Supplied text:
------------------------------------------------------------------------
The News Room The News Room The News Room
HVAC/R Nov 29, 2022

Building automation control loops: The theory

Imagine keeping warm and roasting marshmallows over the flames of a camp fire on a cool evening. Or perhaps a fiery barbecue cooking a meal with family and friends. In your mind, envision the dancing, flickering fingers of fire. Hear the snap, crackle, and pop. Smell the wood smoke on the breeze. Eventually these flames will burn low, people and marshmallows will grow uncomfortably cool and hungry. No need to worry, the fire can be reinvigorated and the heat it radiates can be refueled by simply throwing another log on the fire and stoking the embers.

This is a simple example of process control. The fire represents a system. Combustion is a dynamic, ever-changing process. As fire consumes the wood, less fuel is available; which in turn leads to the release of less heat and light. When the amount of heat released falls below the comfort level, or control point, some corrective action must be taken to bring the process back to a desirable state. Adding fuel to the fire is a control response intended to restore the process to a controlled condition.

Maintaining a camp fire or barbecue is a demonstration of manual process control. While little consideration is given to the discipline of process management in the moment, it does exhibit the basic principles of control loop theory; the same principles used by facility automation systems to perform automatic control every day. The control loop is the means used to maintain stable control of a process.

 

Control Loop

A control loop is a method designed to maintain a process in a desired state, or to maintain a process variable within control points or at a desired setpoint. Control loops are primarily concerned with three basic tasks:

  • Measuring the process variable.
  • Determining the process error or deviation.
  • Acting to correct the process.

A basic understanding of how a control works hinges on just a few basic concepts.

 

Process Variable (Input)

The process variable is a dynamic value or condition that is measured and ultimately controlled as a part of the process. The process variable is the input to a control loop. In the example of a camp fire, the input to the control loop was temperature. In facility automation control loops, common process variables (inputs) include: temperature, pressure, and flow. In a typical comfort control application, space temperature is often a control loop input; space temperature is the value that is measured and controlled.

 

Control Point (Setpoint)

The control point is the desired value of the process variable; or, the setpoint. In the example of a camp fire, a desirable comfort level represents the setpoint. An automatic control loop manipulates a process to maintain the process variable (input) within control limits (minimum and maximum), or at a desired control point, or setpoint. In a typical comfort control application, space temperature is often maintained between heating (minimum) and cooling (maximum) control limits or at a space temperature setpoint.

 

Error (Deviation)

The error of a control loop is the difference between the measured process variable and the control point; or, the deviation between the input and the setpoint. In a typical comfort control application, if the space temperature was 74°F and the setpoint was 72°F the error would be +2°F (74 - 72 = +2). This represents positive error, or a positive deviation. If the space temperature was 21°C with a setpoint of 22°C the error would be -1°C (21 - 22 = -1); resulting in a negative error.
------------------------------------------------------------------------
Set of tasks:
1. From the control loop article, transcribe the passage starting with "Control Point (Setpoint)" and going on through "Error (Deviation)".
2. State whether each statement agrees with the control loop article, answering yes or no and quoting the words of the article that decide it. (a) Temperature, pressure, and flow are named as common process variables in facility automation control loops. (b) A space temperature of 74°F with a setpoint of 72°F gives a negative error. (c) Tending a camp fire is described as automatic process control.

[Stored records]
------------------------------------------------------------------------
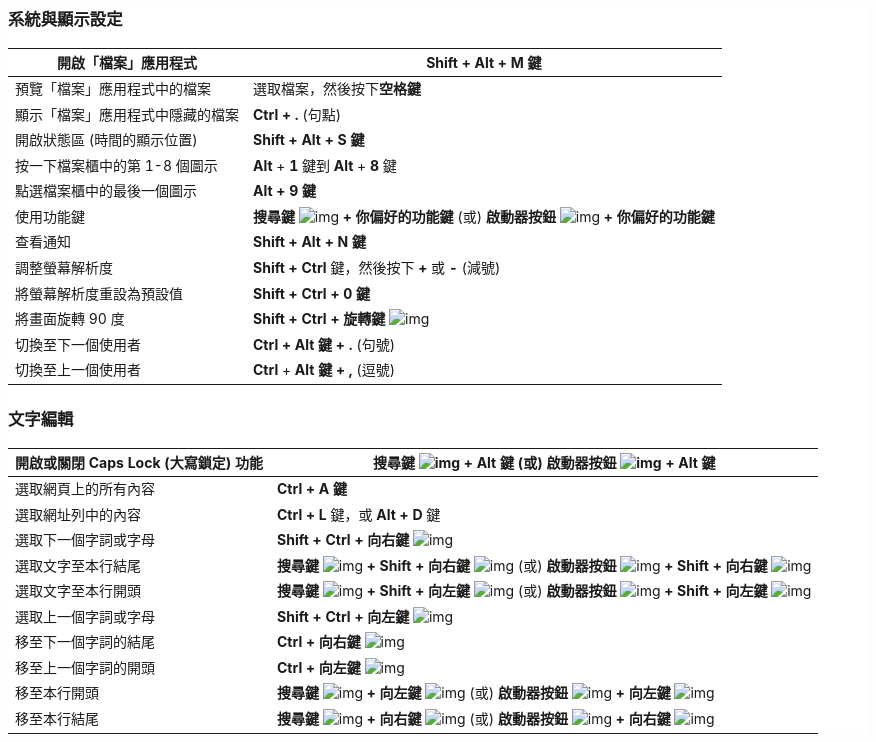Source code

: ### 系統與顯示設定

| 開啟「檔案」應用程式             | **Shift + Alt +** **M 鍵**                                   |
| -------------------------------- | ------------------------------------------------------------ |
| 預覽「檔案」應用程式中的檔案     | 選取檔案，然後按下**空格鍵**                                 |
| 顯示「檔案」應用程式中隱藏的檔案 | **Ctrl + .** (句點)                                          |
| 開啟狀態區 (時間的顯示位置)      | **Shift + Alt +** **S 鍵**                                   |
| 按一下檔案櫃中的第 1-8 個圖示    | **Alt** + **1** 鍵到 **Alt** + **8** 鍵                      |
| 點選檔案櫃中的最後一個圖示       | **Alt + 9 鍵**                                               |
| 使用功能鍵                       | **搜尋鍵** ![img](https://lh3.googleusercontent.com/TgamUp400Q_sCEixmttFVpYkotgFXCunHPRUNQO2a1T1BguCHSv28_jmYg8o2I_x4hE=w18-h18) **+ 你偏好的功能鍵** (或) **啟動器按鈕** ![img](https://lh3.googleusercontent.com/1nGjoBmRWMHeiurgaaGR3fYrVks0LCsdjtXGJvtfosYvCsydV-J8EV6YOPtUgg2EI8M=w18-h18) **+ 你偏好的功能鍵** |
| 查看通知                         | **Shift** **+ Alt +** **N 鍵**                               |
| 調整螢幕解析度                   | **Shift** **+** **Ctrl** 鍵，然後按下 **+** 或 **-** (減號)  |
| 將螢幕解析度重設為預設值         | **Shift** **+** **Ctrl** **+** **0 鍵**                      |
| 將畫面旋轉 90 度                 | **Shift** **+** **Ctrl** **+** **旋轉鍵** ![img](https://lh3.googleusercontent.com/3XKnstOuiq5G1zw_fiVWq18N1Q5nBcmrj9-Yqq5hYeFnD7XkMAWpAwBo12CpF098UJc=w18-h18) |
| 切換至下一個使用者               | **Ctrl + Alt 鍵 + .** (句號)                                 |
| 切換至上一個使用者               | **Ctrl** + **Alt 鍵 + ,** (逗號)                             |

### 文字編輯

| 開啟或關閉 Caps Lock (大寫鎖定) 功能                         | **搜尋鍵** ![img](https://lh3.googleusercontent.com/TgamUp400Q_sCEixmttFVpYkotgFXCunHPRUNQO2a1T1BguCHSv28_jmYg8o2I_x4hE=w18-h18) **+ Alt** 鍵 (或) **啟動器按鈕** ![img](https://lh3.googleusercontent.com/1nGjoBmRWMHeiurgaaGR3fYrVks0LCsdjtXGJvtfosYvCsydV-J8EV6YOPtUgg2EI8M=w18-h18) **+ Alt** 鍵 |
| ------------------------------------------------------------ | ------------------------------------------------------------ |
| 選取網頁上的所有內容                                         | **Ctrl +** **A 鍵**                                          |
| 選取網址列中的內容                                           | **Ctrl + L** 鍵，或 **Alt +** **D** 鍵                       |
| 選取下一個字詞或字母                                         | **Shift +** **Ctrl** **+ 向右鍵** ![img](https://lh3.googleusercontent.com/N24zIlriupo6WJJkoaezpAv29TE85fMJpGxGkrNPa7gX5g7ZVtx5RfwWRBnDlS8nY90=w18-h18) |
| 選取文字至本行結尾                                           | **搜尋鍵** ![img](https://lh3.googleusercontent.com/TgamUp400Q_sCEixmttFVpYkotgFXCunHPRUNQO2a1T1BguCHSv28_jmYg8o2I_x4hE=w18-h18) **+ Shift + 向右鍵** ![img](https://lh3.googleusercontent.com/N24zIlriupo6WJJkoaezpAv29TE85fMJpGxGkrNPa7gX5g7ZVtx5RfwWRBnDlS8nY90=w18-h18) (或) **啟動器按鈕** ![img](https://lh3.googleusercontent.com/1nGjoBmRWMHeiurgaaGR3fYrVks0LCsdjtXGJvtfosYvCsydV-J8EV6YOPtUgg2EI8M=w18-h18) **+ Shift + 向右鍵** ![img](https://lh3.googleusercontent.com/N24zIlriupo6WJJkoaezpAv29TE85fMJpGxGkrNPa7gX5g7ZVtx5RfwWRBnDlS8nY90=w18-h18) |
| 選取文字至本行開頭                                           | **搜尋鍵** ![img](https://lh3.googleusercontent.com/TgamUp400Q_sCEixmttFVpYkotgFXCunHPRUNQO2a1T1BguCHSv28_jmYg8o2I_x4hE=w18-h18) **+ Shift + 向左鍵** ![img](https://lh3.googleusercontent.com/1CkDcH9FD8vw9_gTisN0o9sOiYHy022mEmYIQxSJaUP3pQqf8Et0ZSpXOMhkvTPadwUN=w18-h18) (或) **啟動器按鈕** ![img](https://lh3.googleusercontent.com/1nGjoBmRWMHeiurgaaGR3fYrVks0LCsdjtXGJvtfosYvCsydV-J8EV6YOPtUgg2EI8M=w18-h18) **+ Shift + 向左鍵** ![img](https://lh3.googleusercontent.com/1CkDcH9FD8vw9_gTisN0o9sOiYHy022mEmYIQxSJaUP3pQqf8Et0ZSpXOMhkvTPadwUN=w18-h18) |
| 選取上一個字詞或字母                                         | **Shift** **+** **Ctrl** **+ 向左鍵** ![img](https://lh3.googleusercontent.com/1CkDcH9FD8vw9_gTisN0o9sOiYHy022mEmYIQxSJaUP3pQqf8Et0ZSpXOMhkvTPadwUN=w18-h18) |
| 移至下一個字詞的結尾                                         | **Ctrl +** **向右鍵** ![img](https://lh3.googleusercontent.com/N24zIlriupo6WJJkoaezpAv29TE85fMJpGxGkrNPa7gX5g7ZVtx5RfwWRBnDlS8nY90=w18-h18) |
| 移至上一個字詞的開頭                                         | **Ctrl + 向左鍵** ![img](https://lh3.googleusercontent.com/1CkDcH9FD8vw9_gTisN0o9sOiYHy022mEmYIQxSJaUP3pQqf8Et0ZSpXOMhkvTPadwUN=w18-h18) |
| 移至本行開頭                                                 | **搜尋鍵** ![img](https://lh3.googleusercontent.com/TgamUp400Q_sCEixmttFVpYkotgFXCunHPRUNQO2a1T1BguCHSv28_jmYg8o2I_x4hE=w18-h18) **+ 向左鍵** ![img](https://lh3.googleusercontent.com/1CkDcH9FD8vw9_gTisN0o9sOiYHy022mEmYIQxSJaUP3pQqf8Et0ZSpXOMhkvTPadwUN=w18-h18) (或) **啟動器按鈕** ![img](https://lh3.googleusercontent.com/1nGjoBmRWMHeiurgaaGR3fYrVks0LCsdjtXGJvtfosYvCsydV-J8EV6YOPtUgg2EI8M=w18-h18) **+ 向左鍵** ![img](https://lh3.googleusercontent.com/1CkDcH9FD8vw9_gTisN0o9sOiYHy022mEmYIQxSJaUP3pQqf8Et0ZSpXOMhkvTPadwUN=w18-h18) |
| 移至本行結尾                                                 | **搜尋鍵** ![img](https://lh3.googleusercontent.com/TgamUp400Q_sCEixmttFVpYkotgFXCunHPRUNQO2a1T1BguCHSv28_jmYg8o2I_x4hE=w18-h18) **+ 向右鍵** ![img](https://lh3.googleusercontent.com/N24zIlriupo6WJJkoaezpAv29TE85fMJpGxGkrNPa7gX5g7ZVtx5RfwWRBnDlS8nY90=w18-h18) (或) **啟動器按鈕** ![img](https://lh3.googleusercontent.com/1nGjoBmRWMHeiurgaaGR3fYrVks0LCsdjtXGJvtfosYvCsydV-J8EV6YOPtUgg2EI8M=w18-h18) **+ 向右鍵** ![img](https://lh3.googleusercontent.com/N24zIlriupo6WJJkoaezpAv29TE85fMJpGxGkrNPa7gX5g7ZVtx5RfwWRBnDlS8nY90=w18-h18) |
------------------------------------------------------------------------
Responses per task:
1.
Control Point (Setpoint)

The control point is the desired value of the process variable; or, the setpoint. In the example of a camp fire, a desirable comfort level represents the setpoint. An automatic control loop manipulates a process to maintain the process variable (input) within control limits (minimum and maximum), or at a desired control point, or setpoint. In a typical comfort control application, space temperature is often maintained between heating (minimum) and cooling (maximum) control limits or at a space temperature setpoint.

 

Error (Deviation)

2.
(a) Yes: "In facility automation control loops, common process variables (inputs) include: temperature, pressure, and flow."
(b) No: "the error would be +2°F (74 - 72 = +2). This represents positive error, or a positive deviation."
(c) No: "Maintaining a camp fire or barbecue is a demonstration of manual process control."